TAMPA — Tampa Repertory Theatre has always insisted on putting on plays that mean something. Several shows over the last couple of years have zeroed in on the social and cultural baggage that comes with being female (The Children's Hour, Silent Sky and Grounded come to mind). None of those plays take on straight-up sexism as bluntly as Flying, which begins a run across both sides of Tampa Bay.
Not that everything has to be serious in order to be taken seriously. Far from it. But it's a salutary trait that the theater should be so committed to saying something significant about our society in nearly every production.
With Flying, Tampa Rep has produced a play it helped to get started. Producing artistic director C. David Frankel, a University of South Florida theater professor, participated in the first table reading of Sheila Cowley's play four years ago at USF. Since then, the piece about veterans of the Women's Air Force Service Pilots (WASPs) has had staged readings in Chicago and London. This year and last, Flying has been a semifinalist, finalist and a national runner-up in three playwriting contests. It premiered in June at the Chenango River Theatre in Greene, N.Y.
For those ambitions and the fact that playwright Sheila Cowley is from St. Petersburg, I wanted to like Flying and kind of did. A little heavy-handed in some ways and too cute in others, it's still the kind of theater we need. I'll get to my reasoning behind each of those characterizations, but first some background.
The historical hook grabs you. During World War II, the Air Force used women as test pilots for B-17 and B-24 bombers, among other planes. Their nerve-wracking duties included servicing junkers to keep them in the air as long as possible. Though they risked their lives in the effort, they received no honors upon discharge and no benefits.
The show, directed by Robin Gordon, is set in a family airfield in small-town America. The mechanics who service the crop dusters are all WASP veterans. Their shoulders sag under the weight of expectations imposed by people who do not understand their pressures or the autonomy they experienced in wartime.

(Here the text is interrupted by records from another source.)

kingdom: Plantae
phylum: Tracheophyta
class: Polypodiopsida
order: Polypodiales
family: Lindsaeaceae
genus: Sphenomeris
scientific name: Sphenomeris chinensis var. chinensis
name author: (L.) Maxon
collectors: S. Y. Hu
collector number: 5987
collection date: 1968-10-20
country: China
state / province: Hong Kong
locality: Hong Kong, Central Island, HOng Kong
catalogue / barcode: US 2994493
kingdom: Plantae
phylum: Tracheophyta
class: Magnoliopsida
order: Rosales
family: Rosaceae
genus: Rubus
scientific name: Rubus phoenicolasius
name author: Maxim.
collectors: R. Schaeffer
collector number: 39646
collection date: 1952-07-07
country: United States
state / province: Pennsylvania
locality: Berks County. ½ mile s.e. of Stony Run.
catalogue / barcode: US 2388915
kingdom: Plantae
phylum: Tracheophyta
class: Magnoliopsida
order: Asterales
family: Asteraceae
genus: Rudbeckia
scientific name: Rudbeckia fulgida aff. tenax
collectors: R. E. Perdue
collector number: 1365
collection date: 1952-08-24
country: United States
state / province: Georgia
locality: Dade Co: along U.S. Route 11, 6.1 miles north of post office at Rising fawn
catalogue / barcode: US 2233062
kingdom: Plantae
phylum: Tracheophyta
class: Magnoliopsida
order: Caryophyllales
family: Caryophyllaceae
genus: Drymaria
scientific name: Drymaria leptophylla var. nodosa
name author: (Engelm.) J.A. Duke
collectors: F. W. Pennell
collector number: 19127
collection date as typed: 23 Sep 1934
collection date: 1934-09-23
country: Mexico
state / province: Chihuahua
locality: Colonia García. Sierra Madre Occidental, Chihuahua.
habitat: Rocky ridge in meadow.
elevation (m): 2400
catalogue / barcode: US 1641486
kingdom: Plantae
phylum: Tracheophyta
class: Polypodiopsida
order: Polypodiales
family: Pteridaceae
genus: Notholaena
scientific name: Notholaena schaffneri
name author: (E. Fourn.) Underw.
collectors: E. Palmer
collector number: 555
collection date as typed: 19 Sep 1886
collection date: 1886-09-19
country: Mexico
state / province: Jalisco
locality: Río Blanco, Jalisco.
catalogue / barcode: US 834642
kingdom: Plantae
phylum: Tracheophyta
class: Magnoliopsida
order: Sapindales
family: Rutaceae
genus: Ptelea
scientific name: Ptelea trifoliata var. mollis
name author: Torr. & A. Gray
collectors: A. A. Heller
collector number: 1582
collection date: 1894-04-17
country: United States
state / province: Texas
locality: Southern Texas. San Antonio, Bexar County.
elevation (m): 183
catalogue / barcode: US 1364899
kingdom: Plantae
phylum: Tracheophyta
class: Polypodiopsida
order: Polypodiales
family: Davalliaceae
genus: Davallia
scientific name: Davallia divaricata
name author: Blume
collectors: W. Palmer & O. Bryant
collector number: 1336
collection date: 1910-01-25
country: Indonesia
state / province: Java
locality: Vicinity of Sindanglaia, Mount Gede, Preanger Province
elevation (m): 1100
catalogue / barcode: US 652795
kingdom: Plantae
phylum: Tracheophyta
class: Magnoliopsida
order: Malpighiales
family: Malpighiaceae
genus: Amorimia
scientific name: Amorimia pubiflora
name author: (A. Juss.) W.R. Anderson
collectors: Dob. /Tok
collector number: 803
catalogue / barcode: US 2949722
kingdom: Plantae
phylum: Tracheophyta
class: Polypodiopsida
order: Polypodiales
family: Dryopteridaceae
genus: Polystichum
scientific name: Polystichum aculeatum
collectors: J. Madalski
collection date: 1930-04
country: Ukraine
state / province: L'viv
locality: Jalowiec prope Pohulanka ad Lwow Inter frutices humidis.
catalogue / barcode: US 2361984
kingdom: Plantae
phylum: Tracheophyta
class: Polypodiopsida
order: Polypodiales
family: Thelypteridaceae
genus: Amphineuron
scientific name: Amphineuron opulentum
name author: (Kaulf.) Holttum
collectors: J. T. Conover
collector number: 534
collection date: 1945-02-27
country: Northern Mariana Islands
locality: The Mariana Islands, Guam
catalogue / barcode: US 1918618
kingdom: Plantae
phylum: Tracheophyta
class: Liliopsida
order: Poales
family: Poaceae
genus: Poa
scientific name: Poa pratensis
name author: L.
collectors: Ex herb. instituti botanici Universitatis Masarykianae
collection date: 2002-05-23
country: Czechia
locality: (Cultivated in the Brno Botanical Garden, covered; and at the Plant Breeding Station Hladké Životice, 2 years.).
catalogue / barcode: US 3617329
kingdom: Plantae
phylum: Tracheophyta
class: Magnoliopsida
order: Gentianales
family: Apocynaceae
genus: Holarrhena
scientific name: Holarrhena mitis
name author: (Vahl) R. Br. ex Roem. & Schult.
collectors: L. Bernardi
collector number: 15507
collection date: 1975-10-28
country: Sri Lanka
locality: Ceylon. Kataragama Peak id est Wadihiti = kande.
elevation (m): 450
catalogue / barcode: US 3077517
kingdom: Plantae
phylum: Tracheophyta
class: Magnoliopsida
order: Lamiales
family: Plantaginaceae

That exhilaration born of risk, coupled with the idea that these women now ought to turn their attention to cakes and pot roasts, is the show's central contrast around which others align.
The front office of River Air functions as a sort of social hub, akin to the police station in Mayberry. Susan (Becca McCoy) runs the business, but all of its marketing mojo comes from Bob, the husband we are told is still in Berlin.
Everyone talks about Bob, a sports star turned war hero. Stories abound about his humor and generosity, his skill as an aircraft mechanic and a legendary catch in a high school baseball game. Susan's father (Joseph Parra), a retired physician, is especially insufferable, passing through frequently and flamboyantly to bask in anticipation of Bob's imminent return.
Through the walls, we hear the occasional eruption of propeller engines starting up, a reminder of the vast spaces between the inner and outer lives of the women who work there. The feisty Lucy (Holly Marie Weber) and war-wizened Laura (Rosemary Orlando), both distinctly drawn characters, round out the WASP contingent.
Though appreciation for their service and expertise would be nice, no one expects that. Nor do the men in the show or calling the airfield even recognize their competence, though the evidence lies all around them. Even the airfield's financial stability depends on Bob, who as I mentioned, is not there.
That's why it is so important that Susan keep his legend alive.
Some fleeting romantic elements, as well as most of the play's immediate tensions, stem from the arrival of Rory, a veteran hobbling on an artificial leg. From overseas, Bob has gifted Rory with a job, even though as a gunner he has no mechanical skills. Justin Smith does a nice job as the handsome stranger who is forced, however grudgingly, to appreciate his co-workers and in the process learns something about himself.
McCoy carries out a precise vision of Susan, who must perpetuate the myth of Bob to keep the business afloat, rather like the buckets of bolts she once flew to the junkyard. We learn more about what's really going on as her layers of denial peel away.
Parra as the dad comes across with the bells and whistles of a seasoned character actor but not much else. His final woozy moments on stage as he, too, copes with the loss of illusion, meant either to connote dementia or an underlying craziness not apparent before then, were particularly unbelievable.
At times Flying seems to be making the same point over and over, that these veterans did not get their due during or after the war. The larger-than-life legend of Bob also comes across loud and clear, to the point of almost endless repetition.
Yet crucial plot points remain opaque. What finally convinces his wife to tell the truth? I have my ideas, but uncertainty persists like an inaccessible itch. That said, Flying is an honest piece of work, and the acting generally hums along at a high level.